I Bury the Living (1958)

“Out of a time-rotted tomb crawls an unspeakable horror!” I must confess I was disappointed by the ending of this low-budget psychological horror film – I expected something like the laughably outrageous movie poster above! – but, what the hell, I enjoyed the journey all the same (it kind of resembles a quality, extended Twilight Zone episode). Robert Kraft (Richard Boone) gets appointed as the new chairman of a committee that oversees the Immortal Hills cemetery. The outgoing cemetery caretaker, Andy MacKee (Theodore Bikel, who reminded me of groundskeeper “Sandy McFiddish” in Caddyshack) has created this large, creepy-looking map of the cemetery that features each grave site: a black pin represents graves that are occupied and a white pin stands for unoccupied graves that have been sold.
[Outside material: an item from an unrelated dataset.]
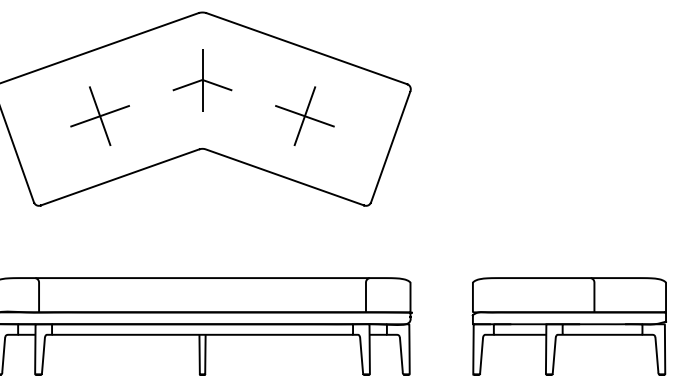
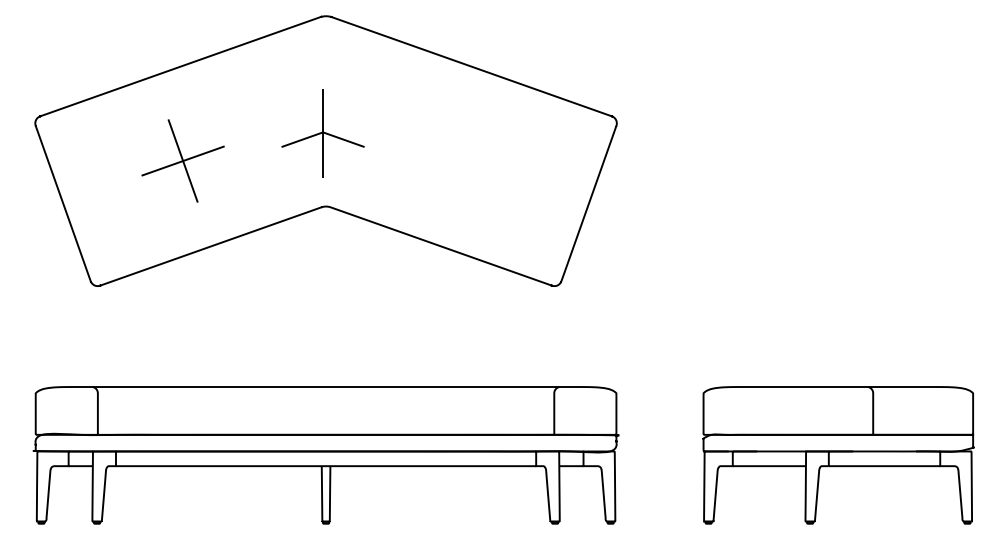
part: (202, 80) -> (322, 133), moved
part: (304, 115) -> (468, 160), removed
After Kraft accidentally uses the black pins to represent a plot, the young couple that bought the grave sites ends up getting killed in a car accident. Kraft proceeds to experiment with other pins on the map and dead bodies start piling up. Everyone else tries to assure Kraft that it’s simply a coincidence. However, believing he has marked these innocent victims for death, a paranoid Kraft starts to lose his mind. Then Kraft gets the idea that if he replaces the black pins with white ones, just maybe he will be able to resurrect the dead! Directed by Albert Band, the film breezes by with a running time of just 76 minutes. Look for Herbert Anderson (“Henry Mitchell” in the Dennis the Menace TV series) as newspaper reporter “Jess Jessup.” Some of the graveyard shots near the end of the film reminded me of the opening scene of Night of the Living Dead (but no such pay-off here!). Stephen King referenced I Bury the Living in his 1981 nonfiction book Danse Macabre, writing “Once upon a time there was a cemetery caretaker who discovered that if he put black pins into the vacant plots on his cemetery map, the people who owned those plots would die. But when he took out the black pins and put in the white pins, do you know what happened? The movie turned into a big pile of shit! Wasn’t that funny?”